Joy has been whispering to me lately.
Not in grand, sweeping gestures, but in quiet, blink-and-you-might-miss-it ways. In the way the morning light spills onto my bedroom wall. In the half-asleep giggle that escapes after I hear something silly on a podcast. In the warmth of a cup of tea sipped slowly while the rest of the world rushes on.
That’s what living in joy has been feeling like lately. Small, intentional, sometimes messy, but always present.
The truth is, life is still loud. And not just loud in the literal sense. Though yes, sometimes the group chats are buzzing. I mean emotionally loud. Mentally loud. Energetically loud.
There are deadlines to meet. Responsibilities I can’t delegate. Brain fog that rolls in like a storm cloud some mornings and refuses to lift. There’s the weight of expectations, both mine and other people’s, and the background hum of “Am I doing enough?” that never quite goes away. Some days, the mental noise alone is deafening.
But even with all that noise, I’ve been making room for joy. Not because everything is perfectly aligned or peaceful, but because I’ve realized something important. If I wait for life to quiet down before I allow myself to feel good, I’ll be waiting forever.
Joy isn’t what happens after the struggle. It’s what keeps me going through it.
So I’ve started practicing joy like it’s a language I’m slowly becoming fluent in.
It’s not always effortless. Some mornings I forget. I open my eyes and immediately start sprinting toward the invisible finish line of the day. But then I catch myself. I take a breath. I come back to the present.
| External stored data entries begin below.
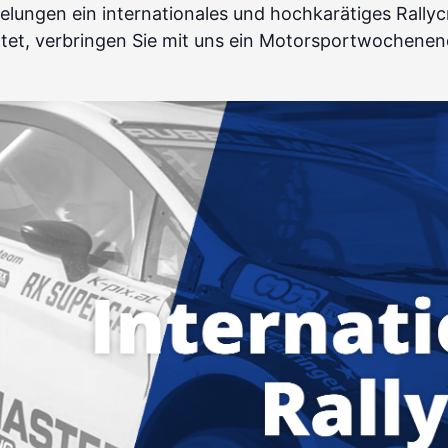
lungen ein internationales und hochkarätiges Rallyc
htet, verbringen Sie mit uns ein Motorsportwochenen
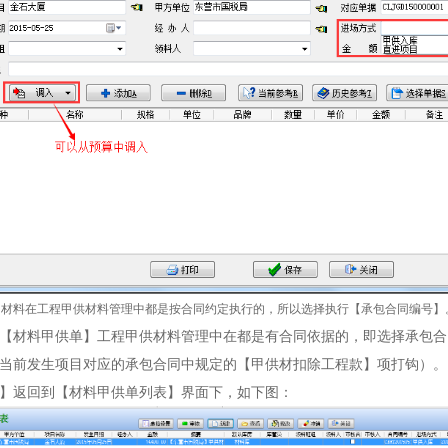
的材料在工程甲供材料管理中都是按合同约定执行的，所以选择执行【承包合同编号】
【材料甲供单】工程甲供材料管理中在都是有合同依据的，即选择承包合
当前发生项目对应的承包合同中规定的【甲供材扣除工程款】项打钩）。
】返回到【材料甲供单列表】界面下，如下图：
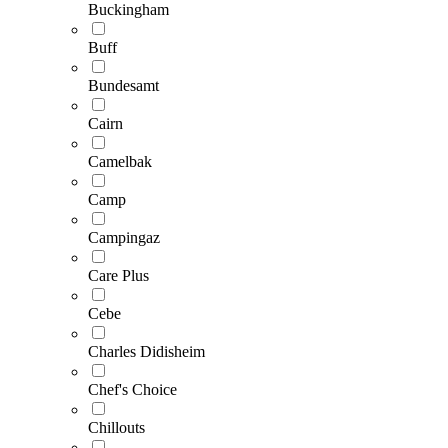
Buckingham
Buff
Bundesamt
Cairn
Camelbak
Camp
Campingaz
Care Plus
Cebe
Charles Didisheim
Chef's Choice
Chillouts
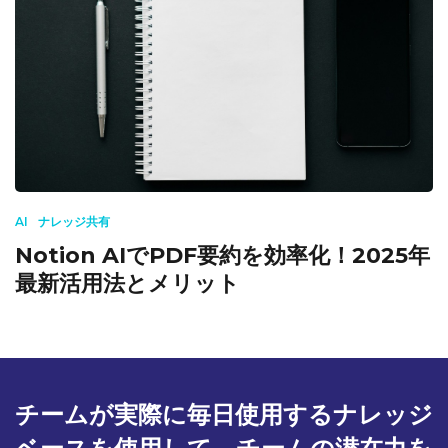
AI
ナレッジ共有
Notion AIでPDF要約を効率化！2025年
最新活用法とメリット
チームが実際に毎日使用するナレッジ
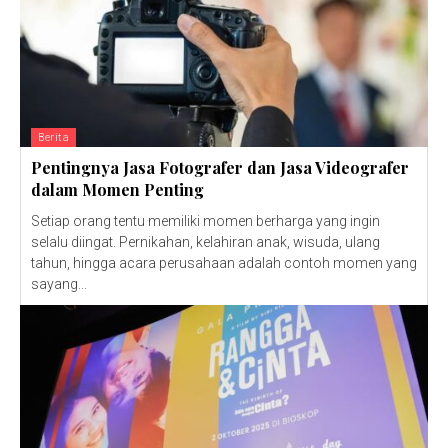
Berita
Pentingnya Jasa Fotografer dan Jasa Videografer
dalam Momen Penting
Setiap orang tentu memiliki momen berharga yang ingin
selalu diingat. Pernikahan, kelahiran anak, wisuda, ulang
tahun, hingga acara perusahaan adalah contoh momen yang
sayang...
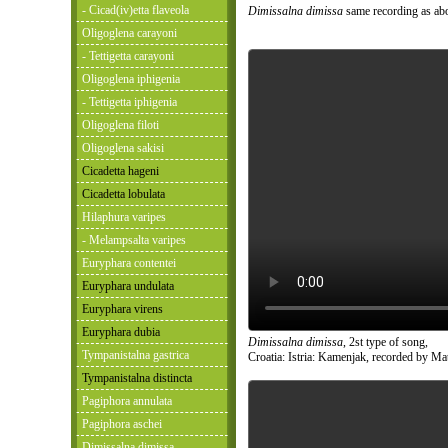
- Cicad(iv)etta flaveola
Dimissalna dimissa
same recording as abo
Oligoglena carayoni
- Tettigetta carayoni
Oligoglena iphigenia
- Tettigetta iphigenia
Oligoglena filoti
Oligoglena sakisi
Cicadetta hageni
Cicadetta lobulata
Hilaphura varipes
- Melampsalta varipes
Euryphara contentei
Euryphara undulata
Euryphara virens
Euryphara dubia
Dimissalna dimissa
, 2st type of song,
Tympanistalna gastrica
Croatia: Istria: Kamenjak, recorded by Ma
Tympanistalna distincta
Pagiphora annulata
Pagiphora aschei
Dimissalna dimissa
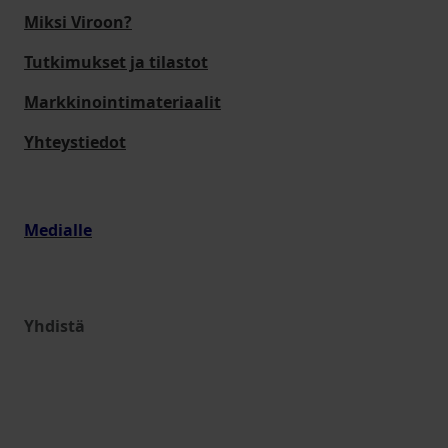
Miksi Viroon?
Tutkimukset ja tilastot
Markkinointimateriaalit
Yhteystiedot
Medialle
Yhdistä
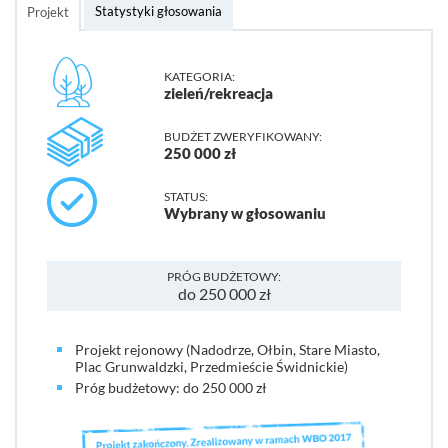
Statystyki głosowania
Projekt
KATEGORIA:
zieleń/rekreacja
BUDŻET ZWERYFIKOWANY:
250 000 zł
STATUS:
Wybrany w głosowaniu
PRÓG BUDŻETOWY:
do 250 000 zł
Projekt rejonowy (Nadodrze, Ołbin, Stare Miasto,
Plac Grunwaldzki, Przedmieście Świdnickie)
Próg budżetowy: do 250 000 zł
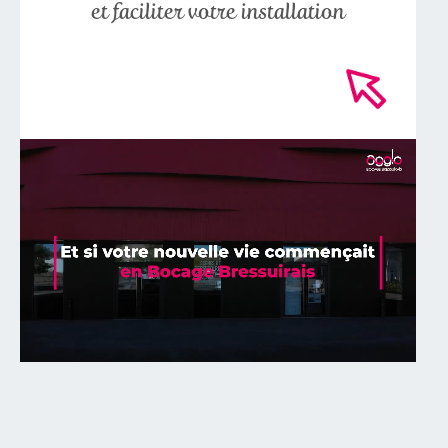
et faciliter votre installation
-->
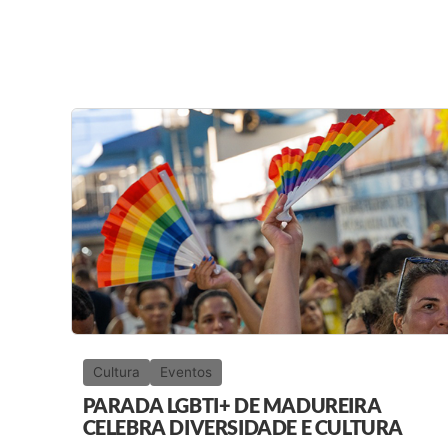
Cultura
Eventos
PARADA LGBTI+ DE MADUREIRA
CELEBRA DIVERSIDADE E CULTURA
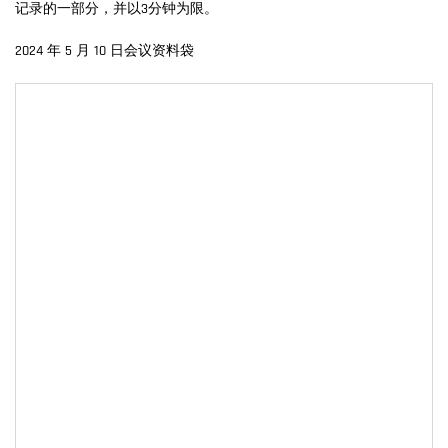
记录的一部分，并以3分钟为限。
2024 年 5 月 10 日会议资料袋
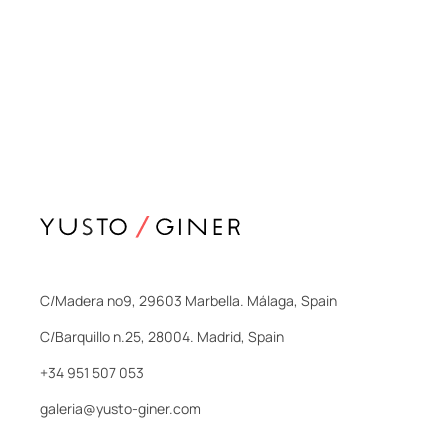
C/Madera nº9, 29603 Marbella. Málaga, Spain
C/Barquillo n.25, 28004. Madrid, Spain
+34 951 507 053
galeria@yusto-giner.com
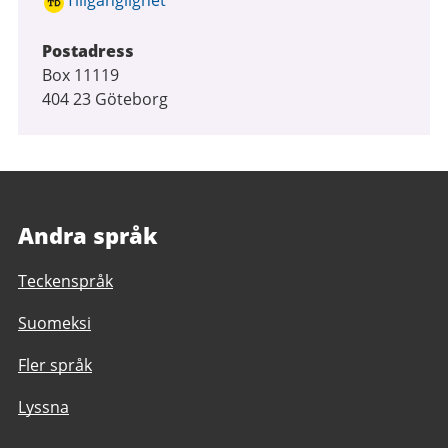
Tillgänglighet
Postadress
Box 11119
404 23 Göteborg
Andra språk
Teckenspråk
Suomeksi
Fler språk
Lyssna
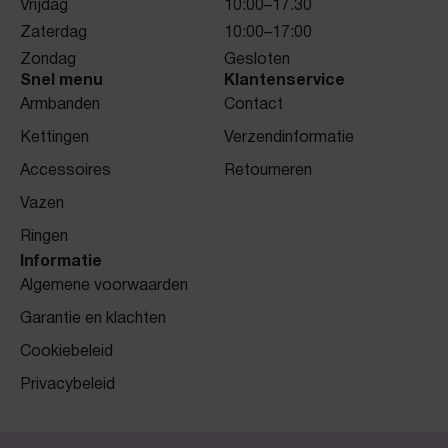
Vrijdag
10:00–17.30
Zaterdag
10:00–17:00
Zondag
Gesloten
Snel menu
Klantenservice
Armbanden
Contact
Kettingen
Verzendinformatie
Accessoires
Retourneren
Vazen
Ringen
Informatie
Algemene voorwaarden
Garantie en klachten
Cookiebeleid
Privacybeleid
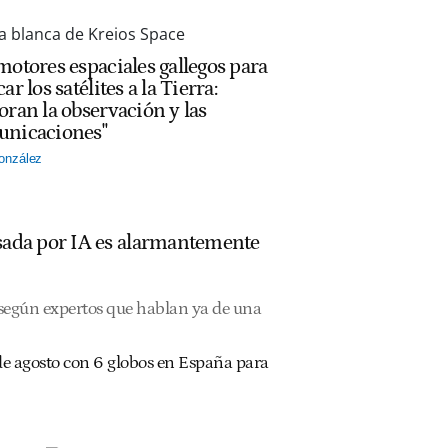
motores espaciales gallegos para
ar los satélites a la Tierra:
oran la observación y las
nicaciones"
onzález
ulsada por IA es alarmantemente
, según expertos que hablan ya de una
2 de agosto con 6 globos en España para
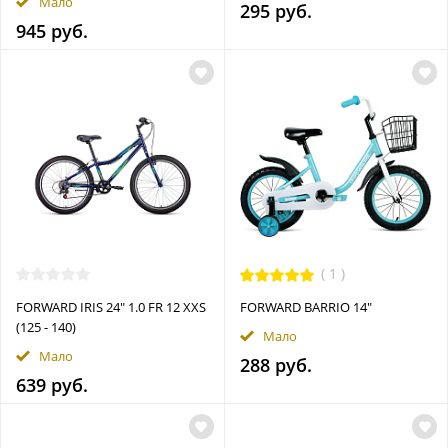
Мало
295 руб.
945 руб.
(
1
)
FORWARD IRIS 24" 1.0 FR 12 XXS
FORWARD BARRIO 14"
(125 - 140)
Мало
Мало
288 руб.
639 руб.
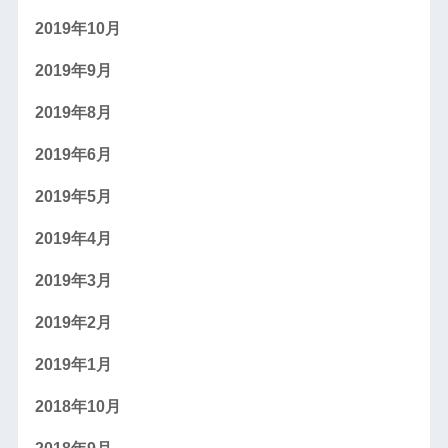
2019年10月
2019年9月
2019年8月
2019年6月
2019年5月
2019年4月
2019年3月
2019年2月
2019年1月
2018年10月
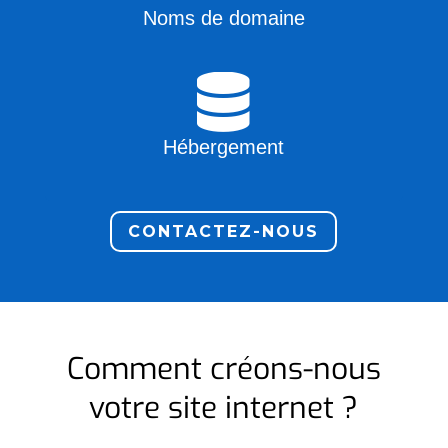
Noms de domaine

Hébergement
CONTACTEZ-NOUS
Comment créons-nous
votre site internet ?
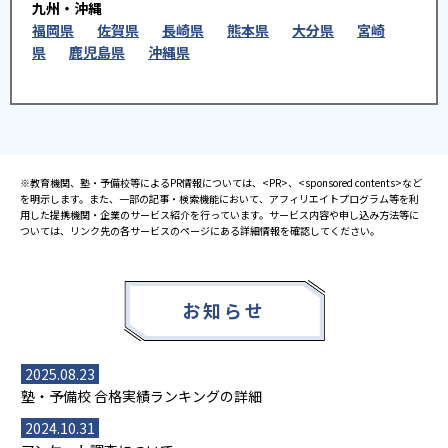
九州・沖縄
福岡県
佐賀県
長崎県
熊本県
大分県
宮崎
県
鹿児島県
沖縄県
※教育機関、塾・予備校等によるPR情報については、<PR>、<sponsored contents>など
を明示します。また、一部の記事・検索機能において、アフィリエイトプログラム等を利
用した提携機関・企業のサービス紹介を行っています。サービス内容や申し込み方法等に
ついては、リンク先の各サービスのページにある詳細情報を確認してください。
お知らせ
2025.08.23
塾・予備校 合格実績ランキングの詳細
2024.10.31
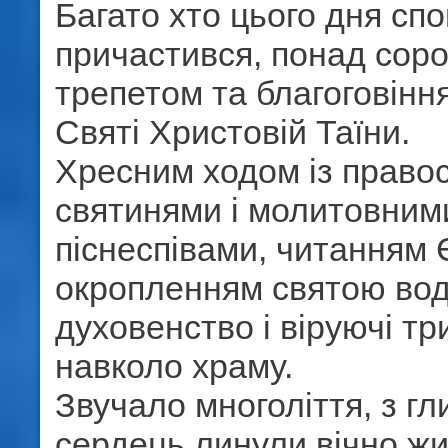
Багато хто цього дня спо
причастився, понад соро
трепетом та благоговін
Святі Христовій Таїни.
Хресним ходом із право
святинями і молитовним
піснеспівами, читанням 
окропленням святою во
духовенство і віруючі тр
навколо храму.
Звучало многоліття, з г
сердець линули вічно жи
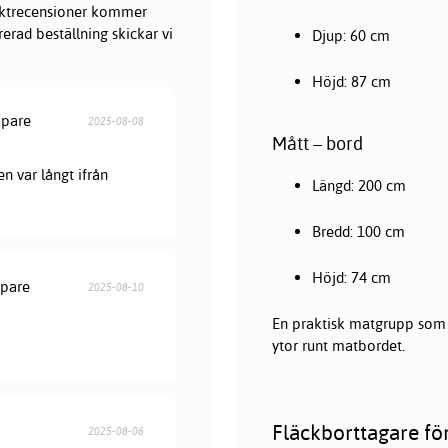
oduktrecensioner kommer
erad beställning skickar vi
Djup: 60 cm
Höjd: 87 cm
öpare
2025-08-08
Mått – bord
en var långt ifrån
Längd: 200 cm
Bredd: 100 cm
Höjd: 74 cm
öpare
2025-08-10
En praktisk matgrupp som p
ytor runt matbordet.
Fläckborttagare fö
2025-08-06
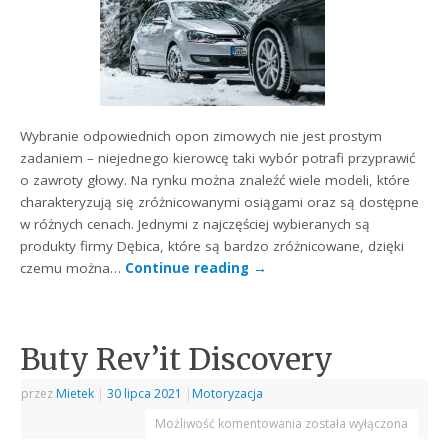
Wybranie odpowiednich opon zimowych nie jest prostym
zadaniem – niejednego kierowcę taki wybór potrafi przyprawić
o zawroty głowy. Na rynku można znaleźć wiele modeli, które
charakteryzują się zróżnicowanymi osiągami oraz są dostępne
w różnych cenach. Jednymi z najczęściej wybieranych są
produkty firmy Dębica, które są bardzo zróżnicowane, dzięki
czemu można…
Continue reading
→
Buty Rev’it Discovery
przez
Mietek
|
30 lipca 2021
|
Motoryzacja
Możliwość komentowania
została wyłączona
I remember that joy lives here too, not at the end of some to-do list.
I’m learning to see joy as something I can live with, not something I have to live for. Not a reward for how well I perform at life. Not a thing I have to hustle for or wait to earn. It’s available to me now, in this body, in this breath, in this version of my life that might not be perfect but is still precious.
There’s also something rebellious and radical about choosing joy, especially as a Black woman. Especially when the world tries to make you feel like your worth is tied to your productivity or how well you hold it all together.
Choosing joy, for me, is resistance. It’s softness in a world that demands hardness. It’s presence in a world that glorifies burnout. It’s saying, “I deserve this,” without a checklist of accomplishments to prove it.
And I’ll be honest. There are still days when joy feels far away. Days when my anxiety wins. Days when I look around and wonder if I’m doing enough, being enough, showing up enough. But even on those days, I’ve started building rituals that help me find my way back.
Like watering my plants. Not just for them, but for me. Watching them grow reminds me that I’m growing too, even in invisible ways.
Or walking barefoot in my front yard and feeling the earth beneath me. Grounding myself in something older and steadier, something that reminds me it’s okay to slow down.
Or writing. Always writing. Emptying my thoughts onto a page so I can breathe a little deeper again.
And the funny thing? Slowing down for joy hasn’t made me less driven or less ambitious. It’s made me more grounded. More connected. More able to hear myself think and to listen when my body says, “That’s enough for today.”
So yes, I’ve had to push some timelines. Delay some goals. But I’ve gained peace. And peace is a goal too.
Living in joy, especially when life is loud, is not about pretending everything is fine. It’s about finding something good to hold onto even when it’s not. It’s about weaving softness into the hard days. About showing up to your life with open hands, not clenched fists.
It’s about being okay with not having it all figured out and still smiling anyway.
So today, if life feels loud for you too, I invite you to do one small thing that brings you joy. Not to fix anything. Not to prove anything. Just because you deserve it.
Maybe that means resting your eyes. Or dancing in your kitchen. Or texting someone who makes you laugh. Or stepping outside to let the sun kiss your forehead like it missed you.
Whatever it is, let it be enough. Let you be enough.
The world will always give us reasons to spiral, to rush, to dim ourselves. But joy reminds us that we’re still here. Still breathing. Still worthy of softness and wonder.
And that’s more than enough for me today.